The World Bank has approved a new $1.25 billion financing package for Nigeria under its Nigeria Actions for Investment and Jobs Acceleration (NAIJA) programme, as part of a broader strategy aimed at stimulating economic growth, attracting private investment, and creating millions of jobs.
The approval was announced on Wednesday alongside the unveiling of the bank’s new Country Partnership Framework (CPF) for Nigeria, which will guide its development support to Africa’s largest economy from 2026 to 2032.
According to the World Bank, the six-year framework is designed to support Nigeria’s transition toward a more inclusive and resilient economy by promoting private sector-led growth, improving infrastructure, and expanding access to essential services.
Loan Sparks Debate Over Nigeria’s Rising Debt
The latest facility comes at a time when the Federal Government is facing mounting criticism over its growing reliance on external borrowing.
Many Nigerians have questioned the need for additional loans, arguing that previous borrowings have yet to produce noticeable improvements in living conditions, despite repeated assurances that the funds would be used to stimulate economic growth and improve infrastructure.
Critics have also expressed concerns about the country’s rising debt profile and the long-term implications of continued borrowing on future generations.
Focus on Jobs, Electricity, Broadband and Agriculture
Explaining the objectives of the new partnership, the World Bank said the programme builds on recent macroeconomic reforms implemented by the Nigerian government, which it believes have strengthened economic stability, increased foreign reserves, and improved investor confidence.
Through the new framework, the bank plans to help expand electricity access to 32 million Nigerians, provide broadband connectivity for 58 million people, improve healthcare services for approximately 40 million citizens, and support about 9.5 million farmers to boost agricultural productivity and food security.
The newly approved $1.25 billion financing will also support reforms aimed at modernising Nigeria’s digital economy, improving electricity sector governance, reducing trade barriers in line with regional agreements, and strengthening the country’s domestic capital markets.
World Bank Now Nigeria’s Largest External Creditor
Figures released by Nigeria’s Debt Management Office (DMO) show that the country’s debt to the World Bank increased from $17.81 billion at the end of 2024 to $19.89 billion as of December 31, 2025.
This means the Washington-based institution now accounts for more than 38 percent of Nigeria’s total external debt stock, which stood at $51.86 billion during the same period.
The figures underscore the World Bank’s position as Nigeria’s largest multilateral lender, reflecting the country’s continued dependence on concessional financing to support economic reforms and development projects.
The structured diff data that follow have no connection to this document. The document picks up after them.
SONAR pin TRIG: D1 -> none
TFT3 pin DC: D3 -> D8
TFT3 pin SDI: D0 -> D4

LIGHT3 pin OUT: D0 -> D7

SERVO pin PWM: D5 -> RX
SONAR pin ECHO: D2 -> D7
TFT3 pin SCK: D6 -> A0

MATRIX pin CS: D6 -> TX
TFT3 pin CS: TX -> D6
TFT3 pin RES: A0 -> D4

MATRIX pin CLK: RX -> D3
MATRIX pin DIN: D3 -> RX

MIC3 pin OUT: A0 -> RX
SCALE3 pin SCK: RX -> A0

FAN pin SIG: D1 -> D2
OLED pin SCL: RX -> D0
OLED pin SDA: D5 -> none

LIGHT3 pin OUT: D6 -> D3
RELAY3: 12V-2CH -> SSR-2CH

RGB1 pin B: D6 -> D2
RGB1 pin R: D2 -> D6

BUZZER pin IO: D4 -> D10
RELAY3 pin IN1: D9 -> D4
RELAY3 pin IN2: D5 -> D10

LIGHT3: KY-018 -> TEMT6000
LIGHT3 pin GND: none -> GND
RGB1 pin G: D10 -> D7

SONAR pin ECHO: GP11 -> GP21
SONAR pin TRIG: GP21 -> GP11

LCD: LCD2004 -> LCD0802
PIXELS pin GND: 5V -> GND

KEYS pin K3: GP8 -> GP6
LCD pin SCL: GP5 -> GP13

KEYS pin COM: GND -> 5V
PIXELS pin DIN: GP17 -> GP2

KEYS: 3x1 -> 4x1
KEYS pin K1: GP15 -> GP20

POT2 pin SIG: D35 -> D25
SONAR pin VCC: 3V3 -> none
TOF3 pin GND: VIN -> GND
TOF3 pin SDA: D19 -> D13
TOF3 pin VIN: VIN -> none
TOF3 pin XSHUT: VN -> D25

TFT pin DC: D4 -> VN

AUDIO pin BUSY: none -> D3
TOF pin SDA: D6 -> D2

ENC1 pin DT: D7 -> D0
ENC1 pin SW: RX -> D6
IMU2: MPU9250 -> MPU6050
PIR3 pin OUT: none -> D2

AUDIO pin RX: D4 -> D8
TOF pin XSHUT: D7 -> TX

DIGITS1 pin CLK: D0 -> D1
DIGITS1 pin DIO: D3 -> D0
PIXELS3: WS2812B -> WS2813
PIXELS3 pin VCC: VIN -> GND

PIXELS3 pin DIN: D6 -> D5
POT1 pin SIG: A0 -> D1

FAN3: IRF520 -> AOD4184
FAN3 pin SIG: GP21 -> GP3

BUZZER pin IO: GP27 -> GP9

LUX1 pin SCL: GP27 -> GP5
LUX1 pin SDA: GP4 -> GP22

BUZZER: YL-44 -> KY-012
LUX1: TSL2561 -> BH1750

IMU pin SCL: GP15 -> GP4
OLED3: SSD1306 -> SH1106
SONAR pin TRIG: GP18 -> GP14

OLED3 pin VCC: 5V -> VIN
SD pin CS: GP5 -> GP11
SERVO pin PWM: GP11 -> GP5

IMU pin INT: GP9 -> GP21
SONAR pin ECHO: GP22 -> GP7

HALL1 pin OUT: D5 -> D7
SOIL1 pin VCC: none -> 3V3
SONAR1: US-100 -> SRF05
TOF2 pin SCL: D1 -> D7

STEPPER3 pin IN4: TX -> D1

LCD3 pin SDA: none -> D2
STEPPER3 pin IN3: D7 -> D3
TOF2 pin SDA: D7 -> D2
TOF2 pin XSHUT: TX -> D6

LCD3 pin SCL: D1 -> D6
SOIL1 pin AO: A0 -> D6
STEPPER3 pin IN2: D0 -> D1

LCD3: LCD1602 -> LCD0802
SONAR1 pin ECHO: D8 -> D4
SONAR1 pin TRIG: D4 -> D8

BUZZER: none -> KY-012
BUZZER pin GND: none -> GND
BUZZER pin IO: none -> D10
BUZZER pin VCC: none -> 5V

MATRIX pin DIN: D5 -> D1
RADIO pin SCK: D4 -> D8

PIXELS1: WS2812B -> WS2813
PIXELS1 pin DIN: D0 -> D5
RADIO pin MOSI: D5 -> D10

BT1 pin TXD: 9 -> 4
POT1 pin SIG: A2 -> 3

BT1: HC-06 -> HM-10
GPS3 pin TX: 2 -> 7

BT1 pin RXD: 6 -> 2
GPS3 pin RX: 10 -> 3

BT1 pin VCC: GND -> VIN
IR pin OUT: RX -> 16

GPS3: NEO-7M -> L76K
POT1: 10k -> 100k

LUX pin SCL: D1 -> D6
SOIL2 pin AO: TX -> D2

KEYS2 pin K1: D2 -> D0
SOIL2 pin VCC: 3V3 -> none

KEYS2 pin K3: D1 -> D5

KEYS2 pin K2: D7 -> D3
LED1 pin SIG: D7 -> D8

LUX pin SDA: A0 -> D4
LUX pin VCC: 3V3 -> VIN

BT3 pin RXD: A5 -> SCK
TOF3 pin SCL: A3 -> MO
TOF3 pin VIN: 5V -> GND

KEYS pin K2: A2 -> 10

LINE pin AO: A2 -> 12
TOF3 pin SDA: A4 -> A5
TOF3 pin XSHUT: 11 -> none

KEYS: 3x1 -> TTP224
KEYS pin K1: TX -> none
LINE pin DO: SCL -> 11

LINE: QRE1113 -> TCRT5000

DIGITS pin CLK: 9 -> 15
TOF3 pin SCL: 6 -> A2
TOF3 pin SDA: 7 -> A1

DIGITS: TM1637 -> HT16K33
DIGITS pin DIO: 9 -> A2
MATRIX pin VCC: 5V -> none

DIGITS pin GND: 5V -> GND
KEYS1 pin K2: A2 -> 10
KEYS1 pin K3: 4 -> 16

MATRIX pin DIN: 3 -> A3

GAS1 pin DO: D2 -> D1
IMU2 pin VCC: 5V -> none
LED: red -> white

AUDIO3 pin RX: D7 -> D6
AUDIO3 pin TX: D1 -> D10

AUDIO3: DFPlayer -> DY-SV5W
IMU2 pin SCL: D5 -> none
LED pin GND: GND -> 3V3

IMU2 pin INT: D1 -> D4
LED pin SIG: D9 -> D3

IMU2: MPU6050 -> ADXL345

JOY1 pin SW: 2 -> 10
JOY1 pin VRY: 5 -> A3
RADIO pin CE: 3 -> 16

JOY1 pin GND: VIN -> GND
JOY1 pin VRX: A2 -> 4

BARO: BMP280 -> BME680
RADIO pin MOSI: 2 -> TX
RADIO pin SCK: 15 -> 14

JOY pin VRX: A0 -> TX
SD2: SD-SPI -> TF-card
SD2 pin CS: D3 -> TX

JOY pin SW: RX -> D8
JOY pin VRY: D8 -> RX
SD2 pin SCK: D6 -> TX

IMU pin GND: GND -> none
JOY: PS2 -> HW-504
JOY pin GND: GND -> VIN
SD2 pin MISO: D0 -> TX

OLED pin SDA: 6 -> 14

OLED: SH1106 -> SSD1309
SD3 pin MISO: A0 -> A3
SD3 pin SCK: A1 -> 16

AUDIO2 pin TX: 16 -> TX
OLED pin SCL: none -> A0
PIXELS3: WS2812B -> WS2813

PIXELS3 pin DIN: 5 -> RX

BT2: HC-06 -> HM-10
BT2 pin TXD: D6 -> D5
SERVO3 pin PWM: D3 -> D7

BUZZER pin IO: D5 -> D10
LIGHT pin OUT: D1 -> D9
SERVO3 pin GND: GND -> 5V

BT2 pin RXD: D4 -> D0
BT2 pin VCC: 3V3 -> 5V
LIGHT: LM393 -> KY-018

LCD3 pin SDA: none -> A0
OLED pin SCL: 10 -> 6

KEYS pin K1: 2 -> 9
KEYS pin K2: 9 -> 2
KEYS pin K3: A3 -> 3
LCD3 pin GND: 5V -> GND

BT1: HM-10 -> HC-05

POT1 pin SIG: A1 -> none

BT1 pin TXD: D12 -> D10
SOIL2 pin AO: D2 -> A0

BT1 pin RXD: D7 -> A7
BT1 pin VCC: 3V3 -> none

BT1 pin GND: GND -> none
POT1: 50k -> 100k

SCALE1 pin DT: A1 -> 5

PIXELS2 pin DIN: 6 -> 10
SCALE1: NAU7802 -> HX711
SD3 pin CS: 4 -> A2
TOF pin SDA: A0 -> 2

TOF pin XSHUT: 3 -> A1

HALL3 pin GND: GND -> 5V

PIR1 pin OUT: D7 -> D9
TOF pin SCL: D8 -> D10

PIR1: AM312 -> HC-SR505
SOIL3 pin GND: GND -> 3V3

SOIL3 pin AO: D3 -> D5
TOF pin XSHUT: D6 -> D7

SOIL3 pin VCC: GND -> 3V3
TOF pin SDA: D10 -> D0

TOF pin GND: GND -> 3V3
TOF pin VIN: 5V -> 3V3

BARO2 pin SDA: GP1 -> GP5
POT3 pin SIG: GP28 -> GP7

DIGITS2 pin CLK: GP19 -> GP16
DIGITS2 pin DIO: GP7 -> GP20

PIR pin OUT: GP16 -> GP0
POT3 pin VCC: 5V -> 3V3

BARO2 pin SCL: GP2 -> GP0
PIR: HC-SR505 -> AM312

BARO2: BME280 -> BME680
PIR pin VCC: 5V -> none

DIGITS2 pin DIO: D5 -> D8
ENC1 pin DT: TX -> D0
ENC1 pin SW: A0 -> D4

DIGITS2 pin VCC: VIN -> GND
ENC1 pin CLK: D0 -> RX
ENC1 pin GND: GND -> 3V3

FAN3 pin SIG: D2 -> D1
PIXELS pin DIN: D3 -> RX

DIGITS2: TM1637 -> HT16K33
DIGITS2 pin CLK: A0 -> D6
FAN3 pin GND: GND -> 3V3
World Bank Expresses Confidence in Nigeria’s
In a statement announcing the approval, the World Bank said its new Country Partnership Framework is intended to help Nigeria generate sustainable economic growth by encouraging private investment and expanding employment opportunities.
“The World Bank Group has endorsed a new Country Partnership Framework for Nigeria spanning 2026–2032, setting out a strategy to create more and better jobs at scale by unlocking private sector-led growth,” the institution stated.
It added that the framework would support Nigeria’s transition toward a more inclusive growth model capable of creating jobs while improving economic opportunities for millions of citizens.
The World Bank’s Country Director for Nigeria, Mathew Verghis, said recent economic reforms have helped stabilise the country’s macroeconomic environment but stressed that greater efforts are needed to ensure ordinary Nigerians benefit from those gains.
“Our new Country Partnership Framework provides the strategy for how the World Bank Group will support Nigeria over the coming years, with a strong focus on helping to create more and better jobs, particularly by enabling private sector-led growth,” Verghis said.
“The recent macroeconomic gains have been critical to help stabilise the economy. Translating improved macroeconomic conditions into better living standards will require addressing the structural constraints to spur private sector investment and job creation.”
Private Investment Key to Long-Term Growth
Also commenting on the initiative, Dahlia Khalifa, Divisional Director for Nigeria at the International Finance Corporation (IFC), said the country’s ongoing economic reforms have created fresh opportunities to attract domestic and foreign investment.
According to her, Nigeria’s long-term economic success will largely depend on its ability to improve productivity, encourage private enterprise, and create employment opportunities for its rapidly growing population.
Meanwhile, Ed Mountfield, Vice-President and Chief Financial Officer of the Multilateral Investment Guarantee Agency (MIGA), noted that although Nigeria’s reform agenda is opening new investment opportunities, concerns over investment risks remain.
He explained that MIGA would continue providing guarantees and political risk insurance to help reduce investor uncertainty and encourage greater capital inflows into the country.
The latest financing package forms part of the World Bank Group’s broader strategy to support Nigeria’s economic recovery, strengthen critical sectors, and accelerate sustainable development through private sector participation.